In the current measles epidemic, these New Zealand charities are at the forefront and working alongside Samoan community organisations and leaders. These are the people who know what the most immediate need is. But New Zealand organisations can only deliver their expert assistance if their work is adequately funded. So the most urgent need in times of crisis is money, and no other type of donation can match its impact!
Cash is best because it allows local communities and authorities to determine their own priority needs, and to meet those needs by purchasing through local markets. Nothing can transform into what people need the most as rapidly as cash can. Cash can also get to a disaster zone (or public-health emergency) directly, without further clogging logistic supply-chains.

We know not everyone can afford to donate money, but there are many ways to convert your goodwill into effective aid. Goods can be donated to a New Zealand charity shop. A fundraising event can be organised with raised funds donated to a New Zealand international charity.

In New Zealand, international charities that belong to the Council for International Development must verify their practice with a Code of Compliance that ensures full transparency and accountability for the public donations that they collect. Through this, New Zealanders can hold trust in their chosen charity honouring their promise to the donor, and be confident their donation is being used responsibly.

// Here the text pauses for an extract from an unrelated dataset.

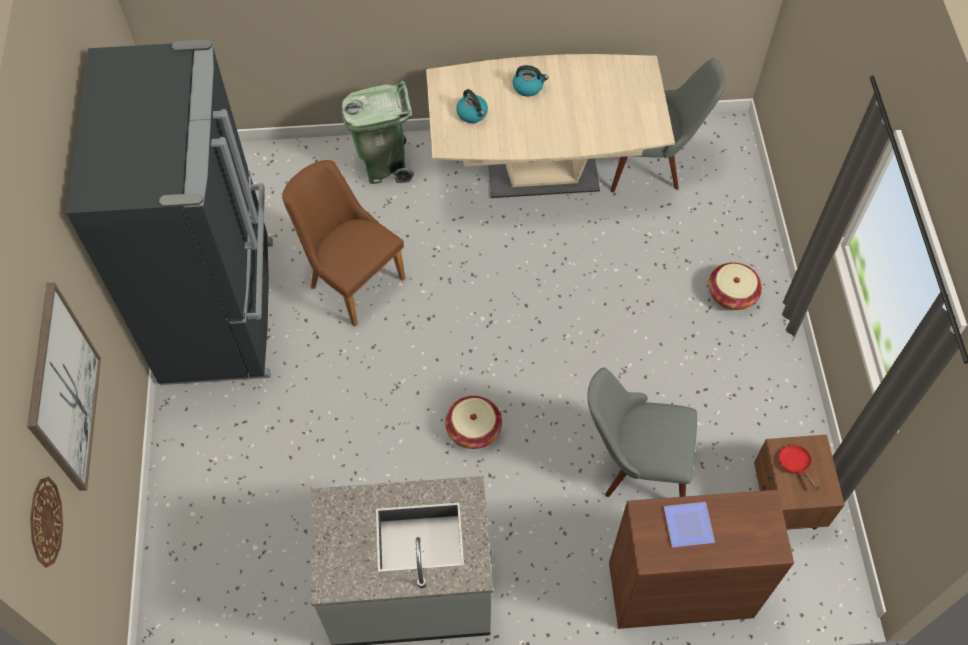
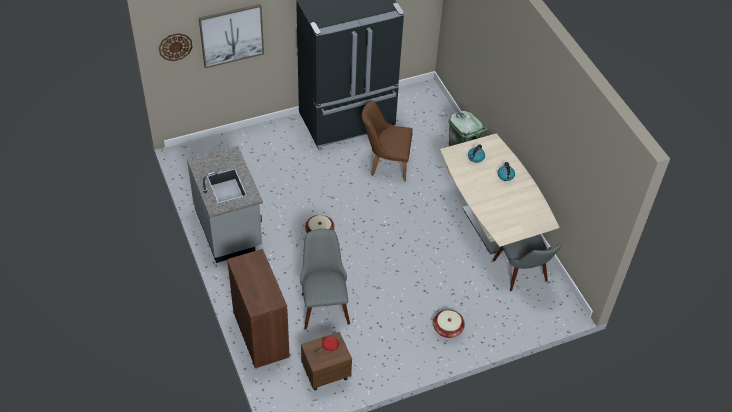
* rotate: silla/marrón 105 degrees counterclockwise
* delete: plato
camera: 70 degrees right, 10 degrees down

Be it festive season or otherwise, the generousity of New Zealanders should be honoured. If a disaster happens and you really want to help, contact a professional New Zealand humanitarian charity, and donate or send cash. You can find a complete list of respected and experienced organisations on the Council for International Development website at

We do not want to dissuade New Zealanders from acting on their awesome generousity during a crisis. This support is critical; it is also critical that we all act on the right information to ensure the right aid response. The public can then be confident that their kind actions are having the most efficient and effective impact for the community in need.
For delivering immediate lifesaving support to families that need it, donated cash is not delayed or left sitting in a shipping container on a wharf. If you are donating to an emergency this Christmas or the coming year, don’t let your ‘goodwill to all men’ end up in landfill overseas.

Aaron Davy is the Standards & Humanitarian Manager for the Council for International Development, an umbrella organisation for New Zealand’s international non-government organisations.